The press release that promotes Siegel's article is unambiguous: "US experts call for rethink of trend to bar smokers from employment". It continues:

The increasing trend for employers, particularly in the US, to bar smokers from applying for jobs or staying in post should be stopped, until the appropriateness of such policies has been properly evaluated, argue experts in an essay published in Tobacco Control.

As of August 2008, 21 US states, 400 US cities, nine Canadian provinces, six Australian states/territories, and 14 other countries, including the UK, had banned smoking in workplaces, bars, and restaurants.

But in recent years, smoke free workplaces have shifted to “smoker-free workplaces”, with some companies even stating “tobacco free candidates only” in their employment policies ...

These policies aim to cut cigarette consumption, by promoting the need to quit and by making smoking less socially acceptable, say the authors from the Universities of Washington and Boston.

The evidence backs them up.

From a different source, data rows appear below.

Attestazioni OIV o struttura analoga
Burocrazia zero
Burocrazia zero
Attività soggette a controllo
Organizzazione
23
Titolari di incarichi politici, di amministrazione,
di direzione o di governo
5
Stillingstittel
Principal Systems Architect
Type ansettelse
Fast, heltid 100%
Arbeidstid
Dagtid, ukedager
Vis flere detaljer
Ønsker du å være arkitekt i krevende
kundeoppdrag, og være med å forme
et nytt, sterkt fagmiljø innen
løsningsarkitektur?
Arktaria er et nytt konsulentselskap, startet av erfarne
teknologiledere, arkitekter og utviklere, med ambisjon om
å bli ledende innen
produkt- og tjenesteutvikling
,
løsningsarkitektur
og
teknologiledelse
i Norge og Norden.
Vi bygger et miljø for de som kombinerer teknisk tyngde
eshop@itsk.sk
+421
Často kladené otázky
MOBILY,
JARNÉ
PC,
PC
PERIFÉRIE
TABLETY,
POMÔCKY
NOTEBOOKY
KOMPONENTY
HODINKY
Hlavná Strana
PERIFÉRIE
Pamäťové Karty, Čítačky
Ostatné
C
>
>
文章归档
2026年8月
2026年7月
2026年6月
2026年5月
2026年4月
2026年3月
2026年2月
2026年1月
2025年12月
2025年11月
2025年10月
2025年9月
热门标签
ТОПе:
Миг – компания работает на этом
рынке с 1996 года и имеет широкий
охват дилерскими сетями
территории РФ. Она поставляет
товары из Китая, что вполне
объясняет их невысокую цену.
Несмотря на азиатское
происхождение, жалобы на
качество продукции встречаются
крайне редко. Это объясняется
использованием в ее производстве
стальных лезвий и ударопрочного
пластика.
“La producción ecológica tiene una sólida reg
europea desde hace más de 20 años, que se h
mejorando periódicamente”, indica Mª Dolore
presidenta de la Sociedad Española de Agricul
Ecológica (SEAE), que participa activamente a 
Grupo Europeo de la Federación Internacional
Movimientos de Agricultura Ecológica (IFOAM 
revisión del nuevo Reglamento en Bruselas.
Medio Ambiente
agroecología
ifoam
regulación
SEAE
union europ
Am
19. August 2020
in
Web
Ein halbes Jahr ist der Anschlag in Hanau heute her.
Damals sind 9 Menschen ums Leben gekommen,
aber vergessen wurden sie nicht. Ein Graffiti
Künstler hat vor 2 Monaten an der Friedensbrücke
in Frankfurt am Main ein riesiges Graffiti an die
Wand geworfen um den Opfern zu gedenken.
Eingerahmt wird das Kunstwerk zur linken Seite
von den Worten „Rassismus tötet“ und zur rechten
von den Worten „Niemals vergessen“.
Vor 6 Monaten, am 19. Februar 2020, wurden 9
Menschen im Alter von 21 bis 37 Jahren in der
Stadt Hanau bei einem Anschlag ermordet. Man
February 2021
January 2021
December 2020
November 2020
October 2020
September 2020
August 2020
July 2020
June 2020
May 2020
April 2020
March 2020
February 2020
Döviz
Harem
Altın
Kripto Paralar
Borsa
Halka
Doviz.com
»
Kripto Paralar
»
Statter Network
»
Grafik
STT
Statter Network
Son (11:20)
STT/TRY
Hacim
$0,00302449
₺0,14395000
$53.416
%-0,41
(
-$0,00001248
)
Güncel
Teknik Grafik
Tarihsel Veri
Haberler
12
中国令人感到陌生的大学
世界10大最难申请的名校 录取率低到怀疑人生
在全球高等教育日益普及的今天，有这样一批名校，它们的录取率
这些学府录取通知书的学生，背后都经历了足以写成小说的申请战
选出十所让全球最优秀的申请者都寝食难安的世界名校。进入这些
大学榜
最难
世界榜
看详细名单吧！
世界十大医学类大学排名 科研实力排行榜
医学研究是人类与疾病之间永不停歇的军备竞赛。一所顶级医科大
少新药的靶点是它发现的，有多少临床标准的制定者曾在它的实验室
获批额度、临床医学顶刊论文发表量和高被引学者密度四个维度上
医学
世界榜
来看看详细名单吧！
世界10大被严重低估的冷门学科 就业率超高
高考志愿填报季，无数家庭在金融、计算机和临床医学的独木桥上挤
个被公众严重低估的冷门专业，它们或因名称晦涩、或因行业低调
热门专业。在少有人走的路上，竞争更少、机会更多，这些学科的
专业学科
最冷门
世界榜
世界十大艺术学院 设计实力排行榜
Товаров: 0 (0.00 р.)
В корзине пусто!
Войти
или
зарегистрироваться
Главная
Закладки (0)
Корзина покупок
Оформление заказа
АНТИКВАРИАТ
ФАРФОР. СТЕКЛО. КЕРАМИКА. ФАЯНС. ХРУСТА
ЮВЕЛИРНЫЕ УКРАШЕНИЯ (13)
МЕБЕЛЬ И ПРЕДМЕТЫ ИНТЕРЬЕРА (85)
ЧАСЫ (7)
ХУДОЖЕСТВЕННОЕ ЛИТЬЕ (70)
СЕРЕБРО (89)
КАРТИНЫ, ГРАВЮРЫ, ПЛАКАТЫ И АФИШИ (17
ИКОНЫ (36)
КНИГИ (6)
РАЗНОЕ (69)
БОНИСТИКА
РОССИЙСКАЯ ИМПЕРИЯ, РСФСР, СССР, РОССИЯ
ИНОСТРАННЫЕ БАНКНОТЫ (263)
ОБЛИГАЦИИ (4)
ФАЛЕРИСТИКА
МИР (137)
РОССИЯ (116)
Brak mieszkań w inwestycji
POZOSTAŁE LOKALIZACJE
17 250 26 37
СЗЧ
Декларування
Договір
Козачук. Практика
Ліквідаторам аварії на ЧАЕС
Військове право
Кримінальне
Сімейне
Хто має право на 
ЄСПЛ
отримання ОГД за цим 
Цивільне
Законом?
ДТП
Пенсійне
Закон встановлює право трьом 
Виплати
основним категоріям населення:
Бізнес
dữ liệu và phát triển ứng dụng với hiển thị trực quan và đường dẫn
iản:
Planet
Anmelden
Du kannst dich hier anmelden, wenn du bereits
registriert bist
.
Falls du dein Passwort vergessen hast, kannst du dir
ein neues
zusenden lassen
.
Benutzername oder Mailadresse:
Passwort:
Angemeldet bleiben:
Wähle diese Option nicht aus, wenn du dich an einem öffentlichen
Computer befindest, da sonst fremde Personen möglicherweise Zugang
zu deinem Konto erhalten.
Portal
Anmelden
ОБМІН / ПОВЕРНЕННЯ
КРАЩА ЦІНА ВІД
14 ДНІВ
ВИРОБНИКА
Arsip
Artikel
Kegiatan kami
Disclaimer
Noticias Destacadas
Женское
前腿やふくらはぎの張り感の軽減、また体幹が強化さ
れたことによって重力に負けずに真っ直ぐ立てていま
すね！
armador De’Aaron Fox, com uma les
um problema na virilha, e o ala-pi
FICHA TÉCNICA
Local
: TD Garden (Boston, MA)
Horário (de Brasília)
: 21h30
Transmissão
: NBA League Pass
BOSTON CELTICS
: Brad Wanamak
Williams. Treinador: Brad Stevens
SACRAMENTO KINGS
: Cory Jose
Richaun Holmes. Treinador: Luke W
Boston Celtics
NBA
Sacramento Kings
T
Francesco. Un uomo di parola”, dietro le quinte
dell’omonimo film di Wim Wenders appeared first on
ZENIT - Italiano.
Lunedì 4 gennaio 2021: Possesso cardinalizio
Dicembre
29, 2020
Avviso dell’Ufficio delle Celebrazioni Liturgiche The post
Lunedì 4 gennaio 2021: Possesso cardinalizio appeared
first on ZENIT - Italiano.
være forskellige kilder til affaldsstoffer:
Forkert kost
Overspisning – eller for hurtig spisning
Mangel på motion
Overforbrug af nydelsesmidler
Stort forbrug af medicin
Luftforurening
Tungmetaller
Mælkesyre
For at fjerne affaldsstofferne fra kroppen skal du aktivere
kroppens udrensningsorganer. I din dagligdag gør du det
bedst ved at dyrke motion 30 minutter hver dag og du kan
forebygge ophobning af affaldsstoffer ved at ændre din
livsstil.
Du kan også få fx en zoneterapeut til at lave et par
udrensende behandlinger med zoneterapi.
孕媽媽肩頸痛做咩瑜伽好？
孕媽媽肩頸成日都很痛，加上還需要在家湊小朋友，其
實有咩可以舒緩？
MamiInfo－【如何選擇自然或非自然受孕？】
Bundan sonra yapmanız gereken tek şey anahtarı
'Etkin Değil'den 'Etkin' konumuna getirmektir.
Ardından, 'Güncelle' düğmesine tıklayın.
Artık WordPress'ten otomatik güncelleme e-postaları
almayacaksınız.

And there is also some evidence to suggest that these policies could boost productivity and reduce absenteeism, they add.

But quite apart from infringements of personal privacy and individual rights, smokers who are sacked or forced to resign many not be able to find other work, which in itself could have a seriously detrimental impact on their and their families’ health, contend the authors.

Smokers will also be unjustly discriminated against in a way that people who risk their health by drinking or eating too much, and exercising too little, are not ...

The authors call for a much wider public health debate, and for proper evaluation of these policies, on the grounds that “the potential unintended side effects ... could be far reaching”.

Michael Siegel writes about the article on his blog HERE. For the full article, in Tobacco Control, click HERE.

Wednesday
Jan142009

The joy of smoking (a cigar)

Message from Eamonn Butler, director of the Adam Smith Institute. Posting on Facebook, he writes: "Eamonn Butler has been sampling Hunters & Frankau's famous cigars, and wondering how to limit the damage caused by the UK's Stalinist smoking ban".

I can confirm this is true because I was there - and a very pleasant couple of hours it was too.

I may not be a smoker but even I can appreciate the appeal of a good cigar (especially if it's accompanied by a decent glass of wine, or port or whatever). I'm loathe to argue that there should be one rule for cigars and another for cigarettes, but it took me the best part of an hour to consume my Cohiba. Had I been forced to stand outside, on a cold January afternoon, I wouldn't have bothered.

I suspect that few people smoke cigars in their own homes (well, would you?) so it begs the question: do cigars have a future in the UK? And if not, does it matter?